The Sinhala Only Act (1956): Sinhalese-dominated governments passed laws favouring the majority, most notably making Sinhala the sole official language in 1956. This shut Tamils out of many government jobs and university places, and became the single most important cause of rising Sinhalese-Tamil tension.
Sirimavo Bandaranaike became prime minister in 1960 — the world's first female head of government — after her husband, S.W.R.D. Bandaranaike (who had introduced the Sinhala Only Act), was assassinated in 1959. She continued nationalist, Sinhalese-favouring policies, deepening Tamil grievances over the following decades.
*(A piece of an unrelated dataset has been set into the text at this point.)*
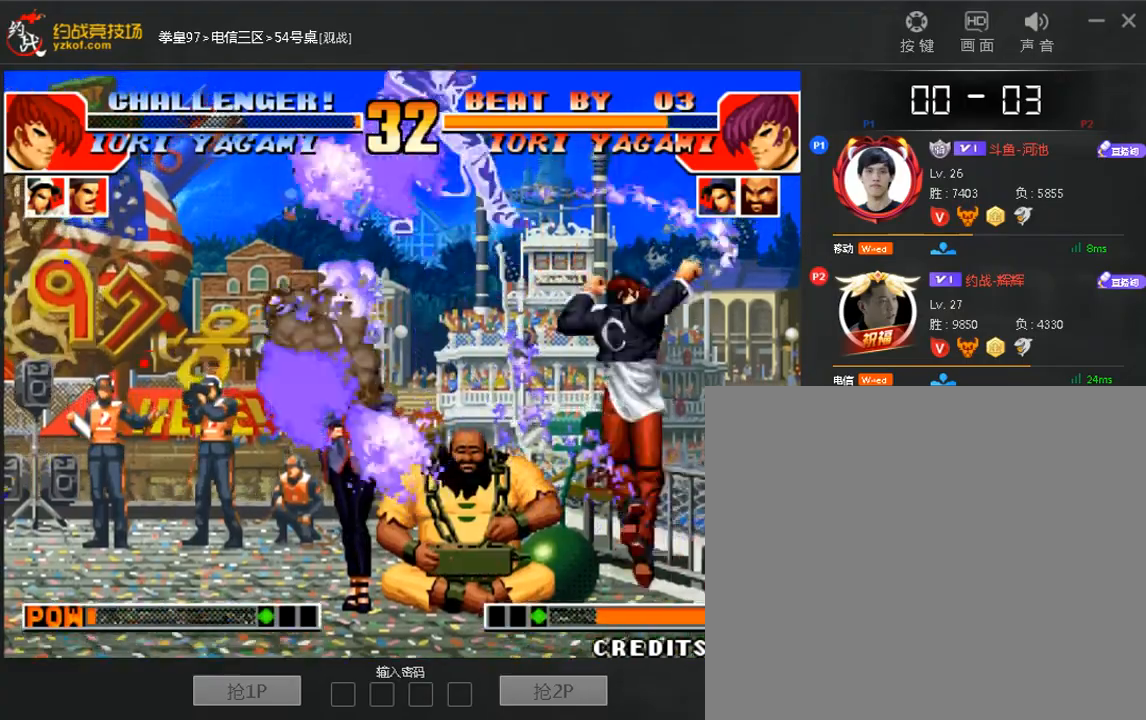
{"dt_ms": 520, "buttons": [], "left_stick": "center", "events": []}
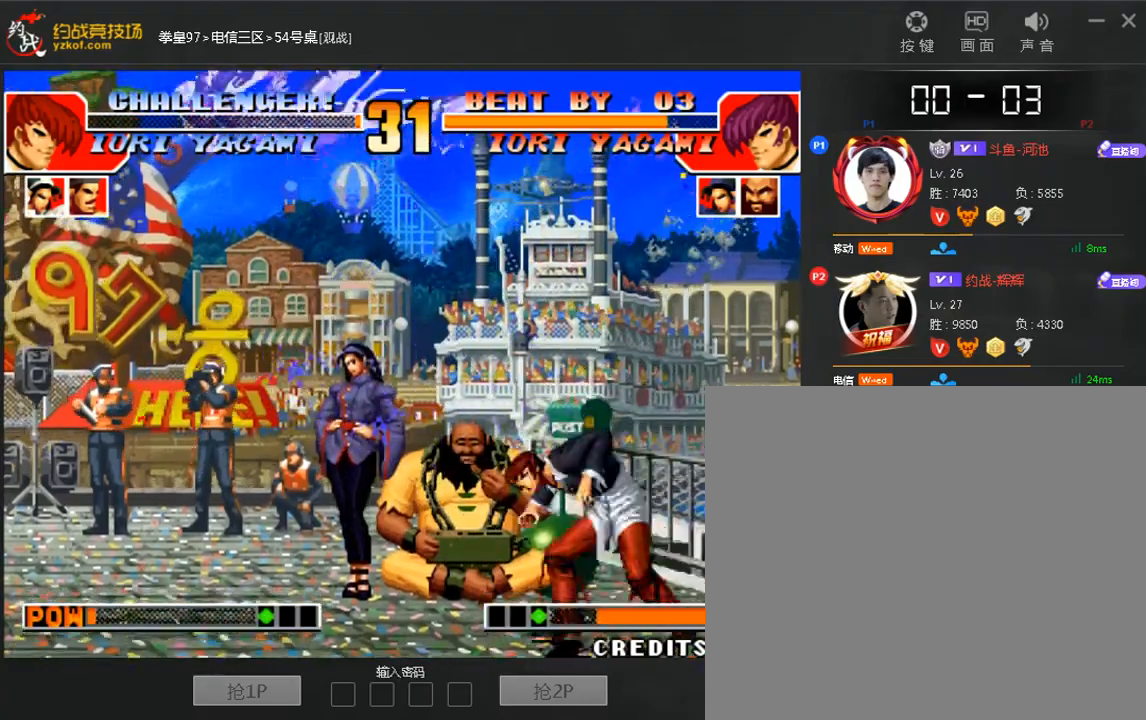
{"dt_ms": 480, "buttons": [], "left_stick": "center", "events": []}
| Year | Event | Significance |
|---|---|---|
| 1956 | Sinhala Only Act | Tamils excluded from state jobs/education; radicalises Tamil politics |
| 1971 | JVP uprising | Sinhalese youth-led Marxist insurrection, brutally suppressed; shows wider social unrest, not only ethnic |
| 1972 | Ceylon renamed Sri Lanka | New constitution further entrenches Buddhism and Sinhala as state language/religion |
| 1976 | Tamil Eelam declared as a goal | Tamil United Liberation Front formally demands a separate Tamil state |
| 1983 | "Black July" riots | Anti-Tamil pogrom kills thousands; widely seen as the start of full civil war |
1971 JVP uprising — don't confuse it with the ethnic conflict: The 1971 uprising was a Sinhalese Marxist youth rebellion (JVP) against poverty and unemployment, crushed by Bandaranaike's government — a separate crisis from the Sinhalese-Tamil ethnic conflict, even though both reflect a state struggling to hold together different groups.